12-06-2012, 08:52 AM   #6
Senior Member
QueenGothel's Avatar
Join Date: Oct 2011
Location: Michigan, USA
The great bowel movement has some really supportive t-shirts that read My ______ has IBD and a explanation of the disease on the back. I thought they were really cool. He might be surprised if you bought one and wore it for him. Lets him know your always thinking of him and supporting him. Just a thought.
12-06-2012, 09:21 AM   #7
Join Date: Nov 2012
Location: chennai, India
Hi all, when I read this thread I became very emotional. I am a patient and my husband is taking care of me.

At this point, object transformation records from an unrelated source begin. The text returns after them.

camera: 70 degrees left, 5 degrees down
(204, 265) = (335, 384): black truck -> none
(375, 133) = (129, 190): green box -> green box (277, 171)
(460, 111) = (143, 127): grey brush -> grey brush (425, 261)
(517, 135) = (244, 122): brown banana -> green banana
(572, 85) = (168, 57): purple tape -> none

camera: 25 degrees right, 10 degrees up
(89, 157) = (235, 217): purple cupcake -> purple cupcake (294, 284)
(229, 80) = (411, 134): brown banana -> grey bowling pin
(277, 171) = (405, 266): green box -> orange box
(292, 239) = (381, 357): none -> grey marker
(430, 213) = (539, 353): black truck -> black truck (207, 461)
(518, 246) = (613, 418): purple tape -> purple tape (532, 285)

As u know I underwent three open surgeries this year and was in the hospital most of the time, one person who always stood by me and reassured me was my husband. ....his career is not in a good shape now as he spends most of the time in the hospital...he has taken 85 days leave so far this year to be with me in the hospital...

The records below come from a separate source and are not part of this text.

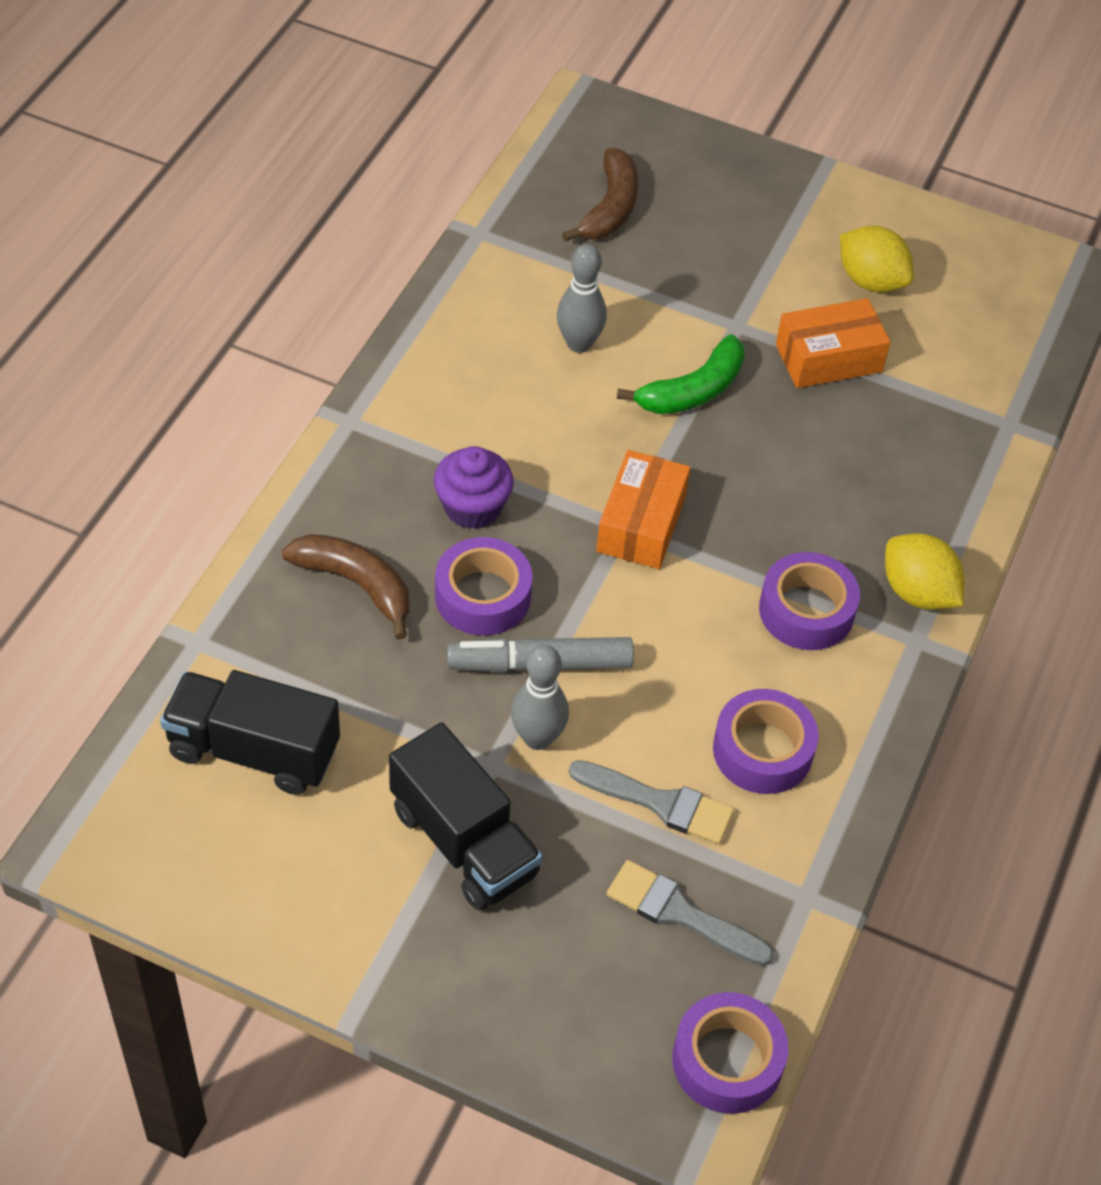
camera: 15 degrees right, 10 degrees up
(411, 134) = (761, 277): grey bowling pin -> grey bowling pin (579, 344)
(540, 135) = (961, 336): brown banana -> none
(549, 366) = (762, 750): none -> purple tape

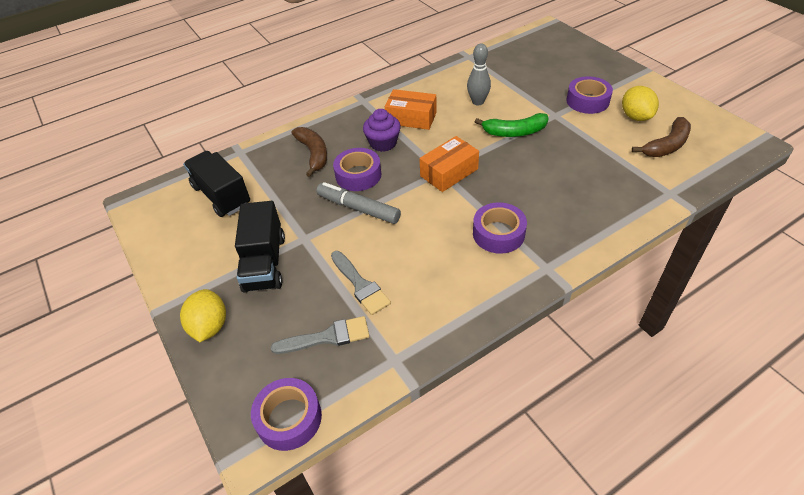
camera: 40 degrees right, 5 degrees down
(537, 738) = (331, 236): grey bowling pin -> none
(610, 208) = (531, 62): brown banana -> brown banana (666, 145)
(680, 913) = (327, 337): grey brush -> grey brush turned 105 degrees clockwise
(762, 750) = (427, 284): purple tape -> purple tape (587, 101)
(828, 358) = (591, 139): orange box -> orange box (411, 118)
(917, 592) = (563, 247): yellow lemon -> yellow lemon (210, 326)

Crohn's disease is less common in India and it took me a lot of time to accept first surgery was a life saving one and I owe my second shot of life to my husband...he was the only one who always supported me and encouraged me..the recent discussion with an ayurveda doctor was also his initiative....

I thank him from the bottom of my heart for all that he has done for me so far..
12-06-2012, 11:20 AM   #8
Join Date: Dec 2012
Myreinhard - That sounds like a great idea! Will look into it.

Shalinico - It sounds like you and your husband have really been through a tough time but you've getting through it together, as a team. When you truely love someone, unconditionally you'll do whatever it takes to help and support them. I know my partner would do the same for me and when I was rushed into hospital with a burst appendix and perotinitis a few years back he dropped everything to be with me. Thankfully, my experience of being very ill was very shortlived in comparison to what he has been through. I'm sure you would do the same for your husband if the situation arose and that is what counts - that you both know you'll be there for each other no matter what, even if it never comes to it, you have the comfort of knowing you'll have someone who loves you by your side no matter what. I wish all the best to you and your husband.
12-06-2012, 11:45 AM   #9
Jmrogers4's Avatar
I read your post and can relate. My husband (of nearly 20 years) and my son both have Crohn's Disease. My husband was dx'd 2 months after we got engaged. My son was dx'd 3 years ago (he is 13 now)
The moodiness, grumpy, short temper is usually my first sign that they are not feeling well, and sometimes you just have to walk away for a little while, because yes they feel bad but you are a person too and really don't need to be treated that way (I usually just go to the store) It gives me enough time that I'm recharged and can give them the support they are asking for. I can usually come back and not be angry and say, I realize you feel like crap and I know I can't make you better but what can I do for you? Whether that is just some quiet time to relax, a heating pad or just holding them.
The others have given you some great insight. Sometimes it's comfort they need and sometimes it is just someone to agree with them that this disease sucks!
Hope he is feeling better soon, sending loads of support your way

Mom to Jack (18) dx Crohn's 2/2010
Remicade - started 1/9/14; 7.5ml/kg every 6 weeks
Past meds: Imuran/Azathioprine; allopurinol; methotrexate; LDN; Prednisone; Apriso; Pentasa; EEN

Husband dx Crohn's 3/1993
currently none due to liver issues
02-11-2013, 02:33 PM   #10
Ya noy
Senior Member
Ya noy's Avatar
My husband's had a number of health problems, and he's been getting pretty frustrated, irritable, and on steroids now, has been irrational too.

We have a lot of inside jokes, and same warped sense of humor, so I can usually do or say something to lighten his mood. Little humor goes a long way in alleviating depression.